Exercise instructions: Take the lines below from the first through the one that contains "Master of Science in Athletic Training" and copy them exactly.

Data to examine:

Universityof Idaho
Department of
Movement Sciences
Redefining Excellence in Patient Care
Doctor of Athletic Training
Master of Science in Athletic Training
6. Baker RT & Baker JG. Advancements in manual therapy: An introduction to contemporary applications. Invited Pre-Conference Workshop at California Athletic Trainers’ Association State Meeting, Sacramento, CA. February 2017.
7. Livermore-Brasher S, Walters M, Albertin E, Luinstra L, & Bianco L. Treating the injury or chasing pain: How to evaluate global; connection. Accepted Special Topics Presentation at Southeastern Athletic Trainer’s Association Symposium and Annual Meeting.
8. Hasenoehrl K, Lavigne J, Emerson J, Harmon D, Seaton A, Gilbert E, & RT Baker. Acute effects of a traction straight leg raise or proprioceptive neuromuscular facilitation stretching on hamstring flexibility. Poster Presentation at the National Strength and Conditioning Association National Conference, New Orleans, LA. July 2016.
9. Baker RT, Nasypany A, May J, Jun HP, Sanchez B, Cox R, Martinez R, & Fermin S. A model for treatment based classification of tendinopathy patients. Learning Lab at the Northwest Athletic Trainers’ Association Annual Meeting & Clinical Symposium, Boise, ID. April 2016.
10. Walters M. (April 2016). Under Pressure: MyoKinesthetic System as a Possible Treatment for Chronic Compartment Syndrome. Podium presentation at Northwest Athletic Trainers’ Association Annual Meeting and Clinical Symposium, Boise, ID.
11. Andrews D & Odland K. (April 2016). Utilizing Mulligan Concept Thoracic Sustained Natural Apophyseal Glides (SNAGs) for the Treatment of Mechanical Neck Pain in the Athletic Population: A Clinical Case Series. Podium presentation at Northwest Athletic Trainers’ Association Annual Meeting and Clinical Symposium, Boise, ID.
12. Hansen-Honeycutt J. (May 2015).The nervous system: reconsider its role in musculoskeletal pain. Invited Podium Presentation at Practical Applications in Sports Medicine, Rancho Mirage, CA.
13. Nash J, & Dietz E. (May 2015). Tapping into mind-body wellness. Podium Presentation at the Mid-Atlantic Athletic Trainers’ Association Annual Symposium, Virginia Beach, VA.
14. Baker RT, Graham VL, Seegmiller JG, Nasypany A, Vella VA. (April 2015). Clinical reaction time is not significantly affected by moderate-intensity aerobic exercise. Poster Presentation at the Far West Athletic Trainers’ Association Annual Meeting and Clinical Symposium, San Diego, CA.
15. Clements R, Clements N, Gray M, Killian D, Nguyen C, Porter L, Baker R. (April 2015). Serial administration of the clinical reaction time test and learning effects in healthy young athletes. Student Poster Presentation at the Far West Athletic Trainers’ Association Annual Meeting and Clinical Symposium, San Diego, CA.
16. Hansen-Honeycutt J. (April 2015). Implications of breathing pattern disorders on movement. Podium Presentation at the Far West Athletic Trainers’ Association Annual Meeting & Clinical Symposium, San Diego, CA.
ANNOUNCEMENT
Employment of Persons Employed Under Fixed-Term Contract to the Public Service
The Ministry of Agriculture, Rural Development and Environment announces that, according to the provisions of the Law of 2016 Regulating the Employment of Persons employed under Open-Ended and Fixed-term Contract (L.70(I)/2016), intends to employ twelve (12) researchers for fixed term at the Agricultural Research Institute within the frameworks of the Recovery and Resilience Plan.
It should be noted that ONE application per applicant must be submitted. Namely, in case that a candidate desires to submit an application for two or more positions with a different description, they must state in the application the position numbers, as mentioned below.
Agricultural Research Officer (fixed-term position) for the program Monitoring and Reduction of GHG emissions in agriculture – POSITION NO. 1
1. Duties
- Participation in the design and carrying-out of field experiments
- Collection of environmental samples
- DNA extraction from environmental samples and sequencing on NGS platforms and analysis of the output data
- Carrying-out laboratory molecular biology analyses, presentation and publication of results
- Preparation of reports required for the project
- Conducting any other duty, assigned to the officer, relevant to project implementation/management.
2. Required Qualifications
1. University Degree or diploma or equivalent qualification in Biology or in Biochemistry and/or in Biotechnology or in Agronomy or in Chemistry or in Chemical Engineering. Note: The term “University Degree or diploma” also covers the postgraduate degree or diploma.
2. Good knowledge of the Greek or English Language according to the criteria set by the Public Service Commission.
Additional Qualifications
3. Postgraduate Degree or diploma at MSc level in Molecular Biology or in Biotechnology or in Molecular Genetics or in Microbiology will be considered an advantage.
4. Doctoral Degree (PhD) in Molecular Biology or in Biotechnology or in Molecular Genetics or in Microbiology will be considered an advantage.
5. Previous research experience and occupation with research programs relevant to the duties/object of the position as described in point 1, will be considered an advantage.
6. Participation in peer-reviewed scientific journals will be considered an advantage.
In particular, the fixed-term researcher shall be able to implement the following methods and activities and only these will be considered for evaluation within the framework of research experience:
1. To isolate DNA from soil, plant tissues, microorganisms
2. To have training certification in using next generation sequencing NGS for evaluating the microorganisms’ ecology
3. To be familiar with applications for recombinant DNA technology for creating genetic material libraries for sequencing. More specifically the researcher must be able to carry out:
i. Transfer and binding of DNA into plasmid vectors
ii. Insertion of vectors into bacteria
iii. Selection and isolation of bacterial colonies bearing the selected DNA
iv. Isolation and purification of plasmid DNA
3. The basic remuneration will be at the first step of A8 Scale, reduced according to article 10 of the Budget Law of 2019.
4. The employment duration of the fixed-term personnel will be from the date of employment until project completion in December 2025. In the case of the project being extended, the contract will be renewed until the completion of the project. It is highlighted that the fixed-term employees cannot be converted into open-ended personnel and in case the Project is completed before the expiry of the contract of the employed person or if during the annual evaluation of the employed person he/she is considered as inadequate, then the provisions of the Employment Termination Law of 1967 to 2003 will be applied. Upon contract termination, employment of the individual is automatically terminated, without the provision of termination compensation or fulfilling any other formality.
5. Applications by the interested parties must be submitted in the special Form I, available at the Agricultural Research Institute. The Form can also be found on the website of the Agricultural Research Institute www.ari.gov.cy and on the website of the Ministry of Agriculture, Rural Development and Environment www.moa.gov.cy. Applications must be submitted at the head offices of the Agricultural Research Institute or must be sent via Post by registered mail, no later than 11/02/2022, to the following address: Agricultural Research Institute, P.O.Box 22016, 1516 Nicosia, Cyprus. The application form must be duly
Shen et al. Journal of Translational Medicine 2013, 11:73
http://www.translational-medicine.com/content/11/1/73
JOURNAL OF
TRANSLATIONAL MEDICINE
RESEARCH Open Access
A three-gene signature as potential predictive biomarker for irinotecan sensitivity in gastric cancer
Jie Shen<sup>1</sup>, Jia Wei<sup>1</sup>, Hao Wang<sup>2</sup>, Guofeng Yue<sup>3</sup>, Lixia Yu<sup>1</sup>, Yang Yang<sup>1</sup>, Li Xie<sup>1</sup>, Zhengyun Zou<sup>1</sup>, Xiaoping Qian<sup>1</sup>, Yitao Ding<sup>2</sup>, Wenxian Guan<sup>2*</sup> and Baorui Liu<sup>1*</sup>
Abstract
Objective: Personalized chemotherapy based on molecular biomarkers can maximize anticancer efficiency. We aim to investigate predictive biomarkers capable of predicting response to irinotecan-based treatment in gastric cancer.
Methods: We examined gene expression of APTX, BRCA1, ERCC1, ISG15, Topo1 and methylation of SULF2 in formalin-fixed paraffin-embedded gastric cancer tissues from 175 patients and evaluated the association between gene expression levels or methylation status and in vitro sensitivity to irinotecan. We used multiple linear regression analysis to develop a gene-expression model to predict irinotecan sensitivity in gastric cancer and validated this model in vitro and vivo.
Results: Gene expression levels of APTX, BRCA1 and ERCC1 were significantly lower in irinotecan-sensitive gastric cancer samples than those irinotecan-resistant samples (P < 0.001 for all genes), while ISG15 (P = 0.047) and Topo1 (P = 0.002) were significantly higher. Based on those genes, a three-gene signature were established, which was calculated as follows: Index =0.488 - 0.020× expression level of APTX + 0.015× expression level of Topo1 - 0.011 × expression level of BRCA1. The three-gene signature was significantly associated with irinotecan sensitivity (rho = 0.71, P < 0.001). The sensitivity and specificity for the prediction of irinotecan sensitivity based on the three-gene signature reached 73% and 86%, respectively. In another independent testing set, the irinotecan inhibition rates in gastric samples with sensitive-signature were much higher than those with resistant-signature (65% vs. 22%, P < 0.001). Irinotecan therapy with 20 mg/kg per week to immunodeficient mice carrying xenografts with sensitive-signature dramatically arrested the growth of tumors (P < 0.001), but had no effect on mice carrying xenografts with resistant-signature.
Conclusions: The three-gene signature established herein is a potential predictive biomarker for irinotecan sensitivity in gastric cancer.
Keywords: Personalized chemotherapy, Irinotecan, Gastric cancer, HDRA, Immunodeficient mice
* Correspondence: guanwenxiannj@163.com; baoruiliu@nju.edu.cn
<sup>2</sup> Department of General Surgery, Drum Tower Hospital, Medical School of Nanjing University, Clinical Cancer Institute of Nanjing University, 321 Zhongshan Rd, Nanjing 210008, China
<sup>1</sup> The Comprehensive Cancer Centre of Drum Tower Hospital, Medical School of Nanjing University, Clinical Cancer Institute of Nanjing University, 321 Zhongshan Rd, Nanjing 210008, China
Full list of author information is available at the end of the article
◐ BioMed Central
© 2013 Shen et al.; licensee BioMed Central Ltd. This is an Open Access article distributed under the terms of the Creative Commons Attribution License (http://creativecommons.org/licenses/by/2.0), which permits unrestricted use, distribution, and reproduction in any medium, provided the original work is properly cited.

Response to the exercise:
Universityof Idaho
Department of
Movement Sciences
Redefining Excellence in Patient Care
Doctor of Athletic Training
Master of Science in Athletic Training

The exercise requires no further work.